= Maui Nui Venison =

Venison producer in Maui, Hawaii

Maui Nui Venison is a venison producer on the island of Maui, Hawaii. The company harvests axis deer, an invasive species in Hawaii, in order to balance the population, and sells the resulting meat. Its night harvesting and field processing system is unique in the world.

== History ==
Maui Nui Venison was founded in 2015 by Jake and Ku‘ulani Muise to address the invasive axis deer problem on Maui by culling them and selling the meat to the public. Axis deer are native to the Indian subcontinent, and were brought to Hawaii in the 1860s, as a gift to the Hawaiian king. The deer are prolific breeders, one of the few deer species able to breed year-round, and have no predators on the island. In large numbers, they cause severe damage to the island's ecosystem. As of 2023, the axis deer population on Maui numbers 50,000 to 60,000, growing at about 30% annually.

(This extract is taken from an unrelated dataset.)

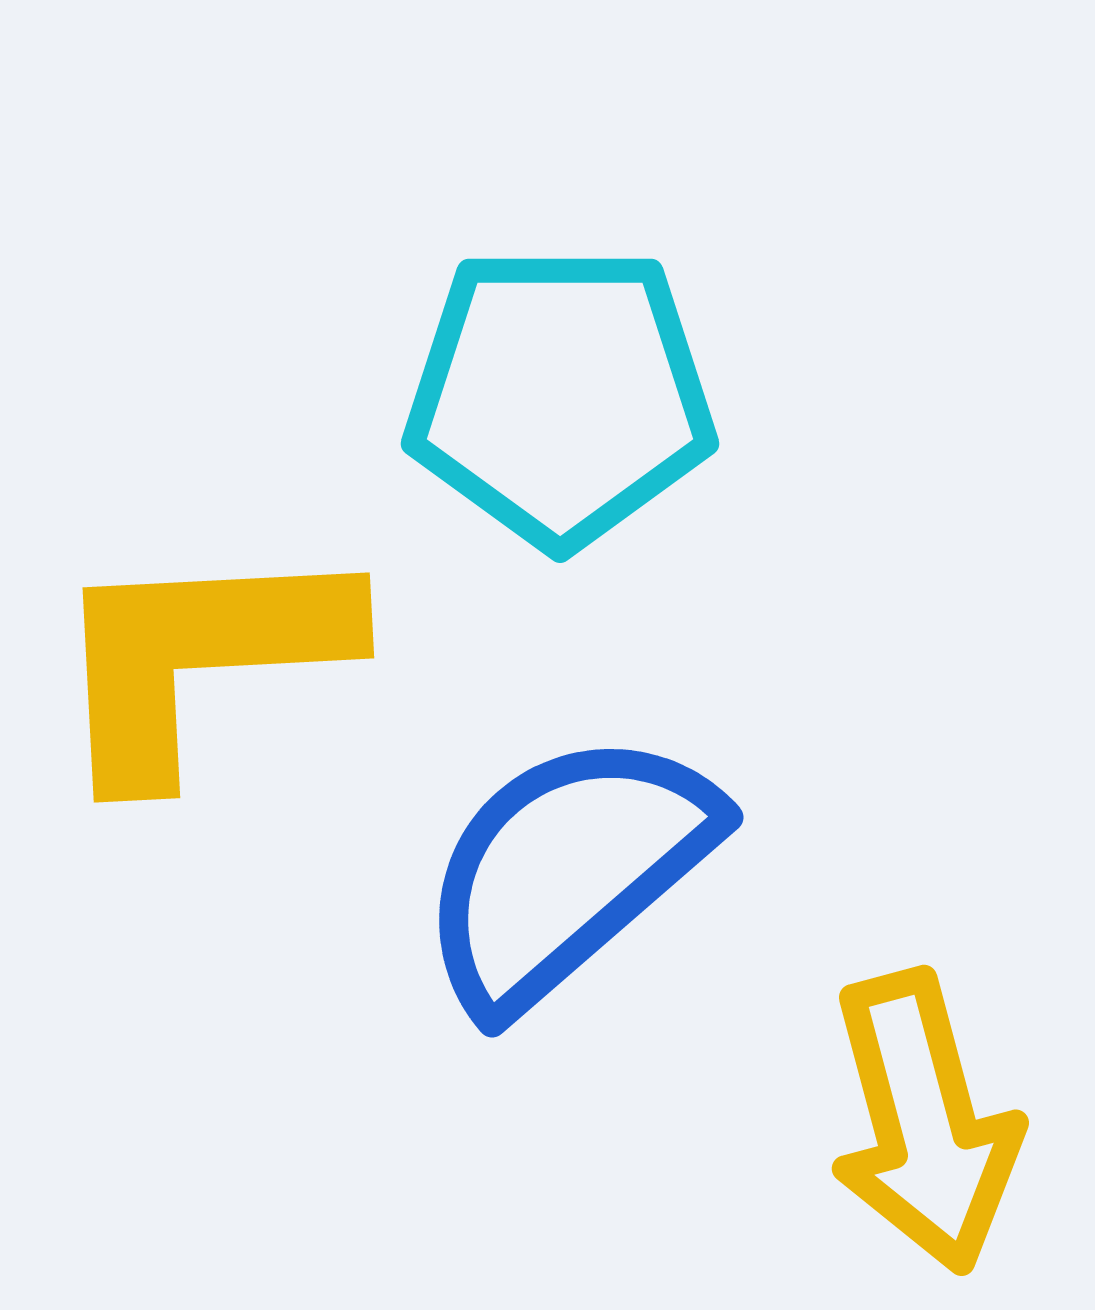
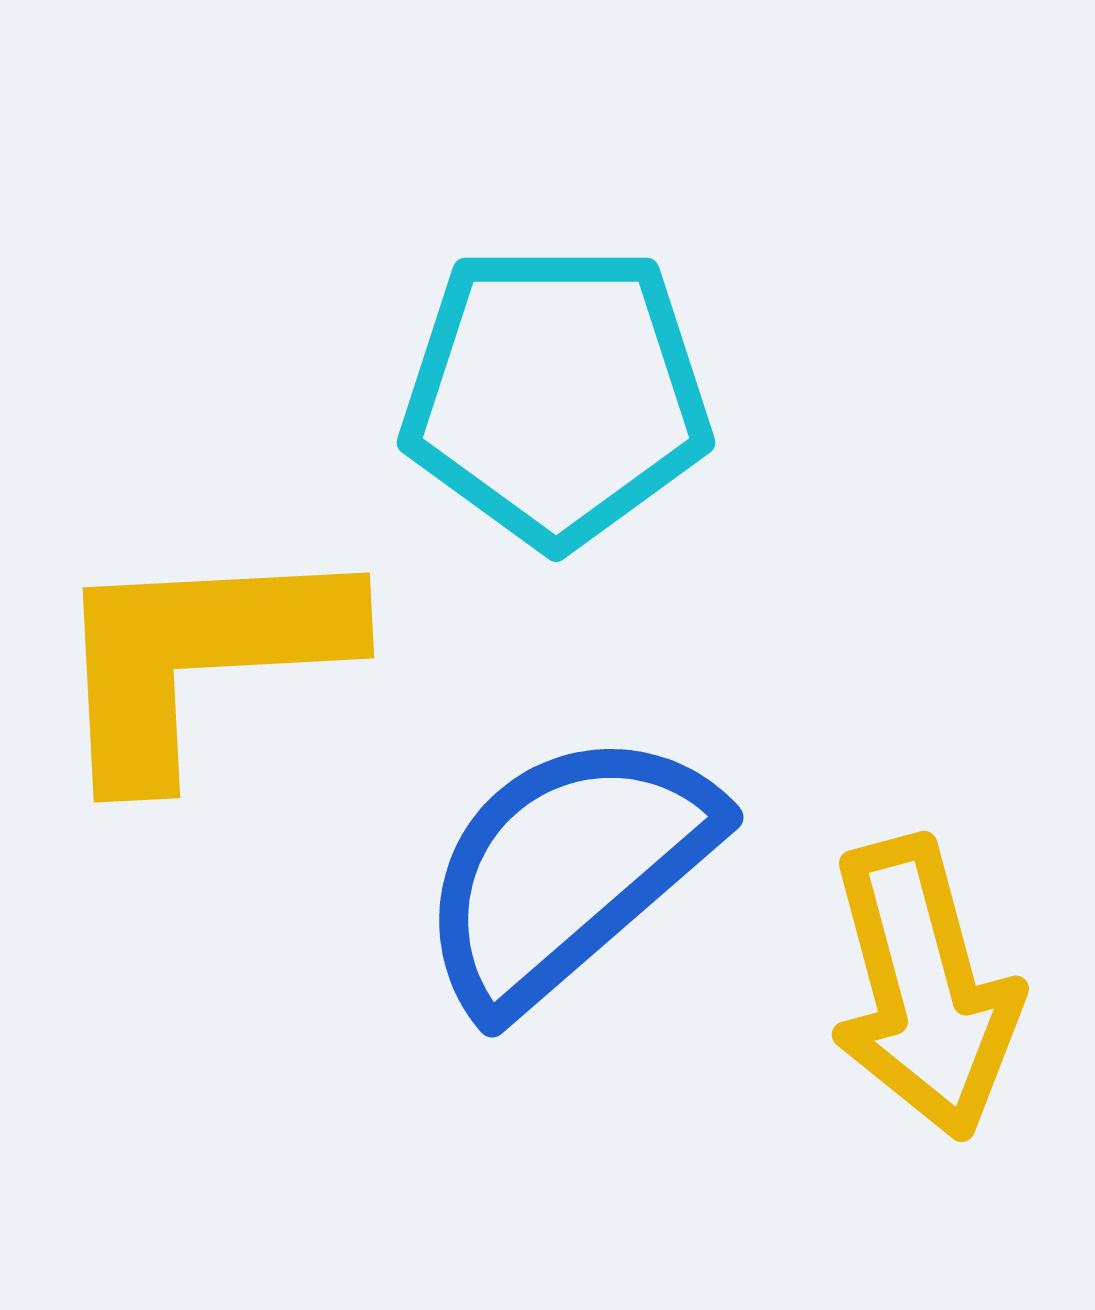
cyan pentagon: moved 4 px left, 1 px up
yellow arrow: moved 134 px up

Jake Muise was formerly axis deer coordinator for the Big Island Invasive Species Committee. The organization led eradication efforts on Hawaii Island, after the deer, populous on the islands of Molokai, Lānai and Maui, were illegally introduced to the main island in 2009. High tech tracking methods involving camera traps, forward-looking infrared (FLIR), and radio telemetry were used to aid in locating the animals.

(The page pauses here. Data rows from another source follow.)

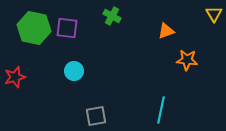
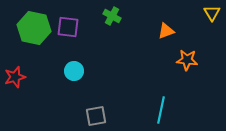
yellow triangle: moved 2 px left, 1 px up
purple square: moved 1 px right, 1 px up
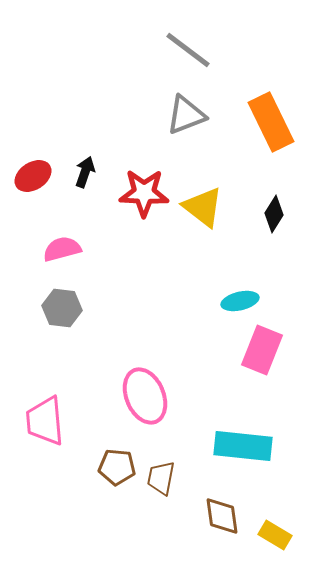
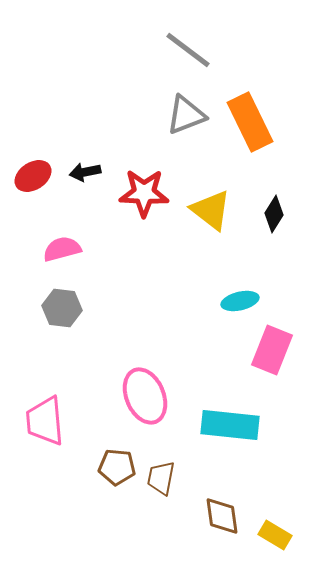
orange rectangle: moved 21 px left
black arrow: rotated 120 degrees counterclockwise
yellow triangle: moved 8 px right, 3 px down
pink rectangle: moved 10 px right
cyan rectangle: moved 13 px left, 21 px up
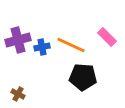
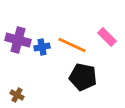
purple cross: rotated 30 degrees clockwise
orange line: moved 1 px right
black pentagon: rotated 8 degrees clockwise
brown cross: moved 1 px left, 1 px down
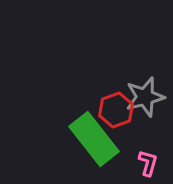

In order to commercially hunt wild deer, Maui Nui Venison had to comply with US Department of Agriculture (USDA) regulations for hunting and processing, and animal and meat inspection. A hunting operation on Molokai, Molokai Wildlife Management, in 2007 became the first in Hawaii to obtain a USDA permit to cull axis deer and sell the USDA-certified meat.

== Operations ==
The company uses FLIR equipment to track the deer at night, and kills, processes and stores the venison in a mobile facility. The intention is to allow the animals to roam wild and unstressed by the hunt, until the moment of death. Following USDA requirements, only headshots are permitted. The hunters carry the carcasses on their backs to the processing facility to avoid ground contamination. Hunting is conducted on privately owned ranches, where the majority of the deer live. To meet U.S. certification requirements, the harvest team is accompanied by a USDA inspector, and each carcass is inspected by a USDA veterinarian. The overall system makes it the only such field operation in the world.

== Products ==
Maui Nui sells the entire animal online, as cuts of meat, bone broth, individual organs, ground meat, jerky, and pet treats. Products are shipped frozen, available within the United States.